TASK TO CARRY OUT —
Please render the part of the records below that opens with the line containing "香りの良さでも酔わせてくれます" and closes with the line containing "программным обеспечением. Так, кое-какие", both included, as a Markdown table with the columns Row and Line. Give one numbered row per line and leave out blank lines.

= = = = = = =

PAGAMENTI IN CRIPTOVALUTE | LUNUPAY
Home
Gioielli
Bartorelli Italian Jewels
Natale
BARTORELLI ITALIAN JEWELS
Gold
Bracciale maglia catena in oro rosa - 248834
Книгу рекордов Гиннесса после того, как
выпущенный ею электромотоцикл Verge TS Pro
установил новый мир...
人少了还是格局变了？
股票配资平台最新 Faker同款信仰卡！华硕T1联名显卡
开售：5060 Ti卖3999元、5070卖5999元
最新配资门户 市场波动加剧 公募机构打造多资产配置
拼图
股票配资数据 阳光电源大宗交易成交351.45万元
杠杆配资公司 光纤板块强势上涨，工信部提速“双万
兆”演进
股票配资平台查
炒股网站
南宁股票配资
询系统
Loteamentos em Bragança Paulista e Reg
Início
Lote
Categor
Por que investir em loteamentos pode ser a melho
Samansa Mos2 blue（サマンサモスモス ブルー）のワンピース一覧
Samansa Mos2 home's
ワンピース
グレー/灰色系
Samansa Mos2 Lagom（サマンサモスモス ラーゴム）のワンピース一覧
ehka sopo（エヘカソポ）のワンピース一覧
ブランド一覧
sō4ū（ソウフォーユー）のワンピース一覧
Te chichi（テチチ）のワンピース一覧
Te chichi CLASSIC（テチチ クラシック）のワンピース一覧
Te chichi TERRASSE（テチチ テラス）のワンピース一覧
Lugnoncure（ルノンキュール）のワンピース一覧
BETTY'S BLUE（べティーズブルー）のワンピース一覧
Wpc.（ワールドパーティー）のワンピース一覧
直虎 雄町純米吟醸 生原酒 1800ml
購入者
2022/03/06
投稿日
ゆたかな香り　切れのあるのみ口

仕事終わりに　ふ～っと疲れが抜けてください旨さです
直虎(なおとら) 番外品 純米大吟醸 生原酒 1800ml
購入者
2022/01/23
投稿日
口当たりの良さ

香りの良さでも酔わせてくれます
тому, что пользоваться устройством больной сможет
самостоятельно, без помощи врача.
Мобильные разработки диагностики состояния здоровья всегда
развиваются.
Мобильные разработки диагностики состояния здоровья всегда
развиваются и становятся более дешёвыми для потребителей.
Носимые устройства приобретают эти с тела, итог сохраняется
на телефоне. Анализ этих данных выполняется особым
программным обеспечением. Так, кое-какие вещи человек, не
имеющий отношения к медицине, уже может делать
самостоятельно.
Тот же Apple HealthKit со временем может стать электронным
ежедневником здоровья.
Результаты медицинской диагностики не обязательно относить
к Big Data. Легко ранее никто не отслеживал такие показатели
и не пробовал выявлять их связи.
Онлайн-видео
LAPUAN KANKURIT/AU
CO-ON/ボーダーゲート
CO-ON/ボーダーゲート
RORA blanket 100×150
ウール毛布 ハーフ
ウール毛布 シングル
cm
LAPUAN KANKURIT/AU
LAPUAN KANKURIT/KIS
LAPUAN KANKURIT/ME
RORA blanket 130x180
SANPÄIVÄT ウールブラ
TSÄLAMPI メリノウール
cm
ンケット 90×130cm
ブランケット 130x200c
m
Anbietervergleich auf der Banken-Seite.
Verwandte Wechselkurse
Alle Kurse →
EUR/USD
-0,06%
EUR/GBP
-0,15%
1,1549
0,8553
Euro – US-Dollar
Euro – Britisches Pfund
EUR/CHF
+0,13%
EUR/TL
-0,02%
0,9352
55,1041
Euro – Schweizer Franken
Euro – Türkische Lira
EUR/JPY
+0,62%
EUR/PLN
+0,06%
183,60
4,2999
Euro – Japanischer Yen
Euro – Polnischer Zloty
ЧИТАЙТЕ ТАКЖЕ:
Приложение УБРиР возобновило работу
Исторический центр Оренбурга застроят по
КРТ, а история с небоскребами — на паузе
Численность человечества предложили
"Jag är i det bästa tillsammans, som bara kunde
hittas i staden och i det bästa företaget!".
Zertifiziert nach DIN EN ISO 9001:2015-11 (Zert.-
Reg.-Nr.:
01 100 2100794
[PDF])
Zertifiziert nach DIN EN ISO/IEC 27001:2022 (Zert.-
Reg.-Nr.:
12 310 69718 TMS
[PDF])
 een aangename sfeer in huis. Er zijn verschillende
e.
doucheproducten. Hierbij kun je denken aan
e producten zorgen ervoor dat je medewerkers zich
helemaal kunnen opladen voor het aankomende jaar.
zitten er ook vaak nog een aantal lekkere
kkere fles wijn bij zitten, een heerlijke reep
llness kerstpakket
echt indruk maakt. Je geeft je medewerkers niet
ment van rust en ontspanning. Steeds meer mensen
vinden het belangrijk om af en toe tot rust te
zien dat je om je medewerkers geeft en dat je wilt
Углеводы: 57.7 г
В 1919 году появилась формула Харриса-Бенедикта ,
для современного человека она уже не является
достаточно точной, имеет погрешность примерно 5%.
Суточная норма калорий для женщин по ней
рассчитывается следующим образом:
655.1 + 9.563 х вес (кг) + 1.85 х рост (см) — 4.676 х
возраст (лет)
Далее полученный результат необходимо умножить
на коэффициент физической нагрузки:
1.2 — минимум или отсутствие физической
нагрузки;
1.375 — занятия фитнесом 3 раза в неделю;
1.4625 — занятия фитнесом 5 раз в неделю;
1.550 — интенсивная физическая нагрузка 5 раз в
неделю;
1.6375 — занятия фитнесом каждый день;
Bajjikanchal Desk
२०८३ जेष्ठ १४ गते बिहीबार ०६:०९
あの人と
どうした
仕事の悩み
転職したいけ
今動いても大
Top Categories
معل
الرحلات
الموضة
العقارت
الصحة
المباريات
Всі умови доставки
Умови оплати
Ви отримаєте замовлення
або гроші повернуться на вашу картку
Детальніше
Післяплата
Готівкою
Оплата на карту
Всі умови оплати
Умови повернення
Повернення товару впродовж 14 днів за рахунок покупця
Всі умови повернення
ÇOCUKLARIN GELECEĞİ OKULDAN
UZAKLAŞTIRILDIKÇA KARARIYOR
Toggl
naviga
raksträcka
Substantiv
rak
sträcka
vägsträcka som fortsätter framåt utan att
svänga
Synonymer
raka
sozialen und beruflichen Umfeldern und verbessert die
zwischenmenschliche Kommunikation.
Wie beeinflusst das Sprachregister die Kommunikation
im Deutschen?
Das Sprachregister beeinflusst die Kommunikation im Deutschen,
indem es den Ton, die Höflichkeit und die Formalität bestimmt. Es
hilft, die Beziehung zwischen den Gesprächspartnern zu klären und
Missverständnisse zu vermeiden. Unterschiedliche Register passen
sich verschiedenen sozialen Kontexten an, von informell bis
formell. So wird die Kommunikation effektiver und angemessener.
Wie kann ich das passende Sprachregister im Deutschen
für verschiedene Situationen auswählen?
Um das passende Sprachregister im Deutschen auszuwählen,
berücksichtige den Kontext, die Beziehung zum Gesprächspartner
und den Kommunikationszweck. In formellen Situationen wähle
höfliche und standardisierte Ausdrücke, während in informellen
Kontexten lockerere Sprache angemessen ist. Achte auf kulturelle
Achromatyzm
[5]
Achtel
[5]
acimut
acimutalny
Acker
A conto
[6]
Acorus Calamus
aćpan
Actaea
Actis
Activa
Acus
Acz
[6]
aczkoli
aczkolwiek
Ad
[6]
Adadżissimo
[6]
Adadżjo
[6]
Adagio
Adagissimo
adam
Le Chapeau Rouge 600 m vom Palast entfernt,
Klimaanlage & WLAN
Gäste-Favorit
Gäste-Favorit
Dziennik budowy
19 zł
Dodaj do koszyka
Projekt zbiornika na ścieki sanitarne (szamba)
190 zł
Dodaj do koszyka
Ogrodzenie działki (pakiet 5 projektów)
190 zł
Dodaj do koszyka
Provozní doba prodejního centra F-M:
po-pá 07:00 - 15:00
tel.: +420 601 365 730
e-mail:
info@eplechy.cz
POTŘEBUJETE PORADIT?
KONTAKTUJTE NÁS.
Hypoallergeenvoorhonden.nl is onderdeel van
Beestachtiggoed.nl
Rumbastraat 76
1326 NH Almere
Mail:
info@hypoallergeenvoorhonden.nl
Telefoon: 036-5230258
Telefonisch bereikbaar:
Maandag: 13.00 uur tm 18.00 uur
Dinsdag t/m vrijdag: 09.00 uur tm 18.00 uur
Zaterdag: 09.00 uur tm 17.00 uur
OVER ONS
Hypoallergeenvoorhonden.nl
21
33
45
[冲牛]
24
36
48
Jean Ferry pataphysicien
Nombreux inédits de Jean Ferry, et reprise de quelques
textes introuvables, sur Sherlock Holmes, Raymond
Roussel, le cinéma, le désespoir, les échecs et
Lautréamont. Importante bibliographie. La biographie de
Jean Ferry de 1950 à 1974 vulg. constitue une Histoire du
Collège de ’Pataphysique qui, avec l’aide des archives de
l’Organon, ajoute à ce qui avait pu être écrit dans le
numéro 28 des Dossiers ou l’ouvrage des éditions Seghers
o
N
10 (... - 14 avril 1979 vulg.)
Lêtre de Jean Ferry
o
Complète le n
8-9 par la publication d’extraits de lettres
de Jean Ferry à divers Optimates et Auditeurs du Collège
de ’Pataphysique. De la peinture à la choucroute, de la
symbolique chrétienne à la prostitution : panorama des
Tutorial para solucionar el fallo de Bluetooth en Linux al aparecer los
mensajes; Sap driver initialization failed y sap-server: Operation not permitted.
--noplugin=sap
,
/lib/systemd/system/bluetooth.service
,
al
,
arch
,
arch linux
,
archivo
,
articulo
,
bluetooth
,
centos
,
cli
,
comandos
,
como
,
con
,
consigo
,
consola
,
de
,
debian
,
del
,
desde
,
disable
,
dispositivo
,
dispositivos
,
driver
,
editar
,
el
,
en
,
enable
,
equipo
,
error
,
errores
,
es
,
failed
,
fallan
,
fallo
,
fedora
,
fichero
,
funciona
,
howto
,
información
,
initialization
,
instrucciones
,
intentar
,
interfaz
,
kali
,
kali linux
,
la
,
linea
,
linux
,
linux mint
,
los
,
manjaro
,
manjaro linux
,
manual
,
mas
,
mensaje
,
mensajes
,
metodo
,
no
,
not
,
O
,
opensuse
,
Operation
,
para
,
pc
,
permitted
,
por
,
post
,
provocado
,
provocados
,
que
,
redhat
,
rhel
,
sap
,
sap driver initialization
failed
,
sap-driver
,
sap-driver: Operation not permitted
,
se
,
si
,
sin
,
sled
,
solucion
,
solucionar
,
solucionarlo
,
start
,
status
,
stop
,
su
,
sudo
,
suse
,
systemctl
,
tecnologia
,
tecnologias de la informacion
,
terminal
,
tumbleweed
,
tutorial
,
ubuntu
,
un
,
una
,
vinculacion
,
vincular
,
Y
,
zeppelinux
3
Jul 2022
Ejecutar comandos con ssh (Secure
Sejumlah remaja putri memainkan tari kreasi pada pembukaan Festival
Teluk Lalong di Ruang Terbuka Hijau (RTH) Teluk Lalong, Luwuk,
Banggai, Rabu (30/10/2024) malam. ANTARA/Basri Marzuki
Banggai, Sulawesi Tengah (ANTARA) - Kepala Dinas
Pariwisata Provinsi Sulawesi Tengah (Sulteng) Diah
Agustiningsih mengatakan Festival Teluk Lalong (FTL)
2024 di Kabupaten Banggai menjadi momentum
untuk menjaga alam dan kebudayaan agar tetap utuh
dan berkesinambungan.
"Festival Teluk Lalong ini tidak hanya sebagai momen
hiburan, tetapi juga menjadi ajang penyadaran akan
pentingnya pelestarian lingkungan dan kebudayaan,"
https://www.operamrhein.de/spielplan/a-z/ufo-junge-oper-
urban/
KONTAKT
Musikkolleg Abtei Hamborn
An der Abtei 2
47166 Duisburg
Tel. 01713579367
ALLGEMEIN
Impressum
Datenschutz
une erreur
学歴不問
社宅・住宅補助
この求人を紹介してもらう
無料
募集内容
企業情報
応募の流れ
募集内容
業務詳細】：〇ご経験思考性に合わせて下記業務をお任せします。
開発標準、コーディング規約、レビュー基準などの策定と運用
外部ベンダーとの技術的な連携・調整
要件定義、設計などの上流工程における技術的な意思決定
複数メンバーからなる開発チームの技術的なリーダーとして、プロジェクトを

= = = = = = =

EXERCISE RESPONSE —
| Row | Line |
|---|---|
| 1 | 香りの良さでも酔わせてくれます |
| 2 | тому, что пользоваться устройством больной сможет |
| 3 | самостоятельно, без помощи врача. |
| 4 | Мобильные разработки диагностики состояния здоровья всегда |
| 5 | развиваются. |
| 6 | Мобильные разработки диагностики состояния здоровья всегда |
| 7 | развиваются и становятся более дешёвыми для потребителей. |
| 8 | Носимые устройства приобретают эти с тела, итог сохраняется |
| 9 | на телефоне. Анализ этих данных выполняется особым |
| 10 | программным обеспечением. Так, кое-какие вещи человек, не |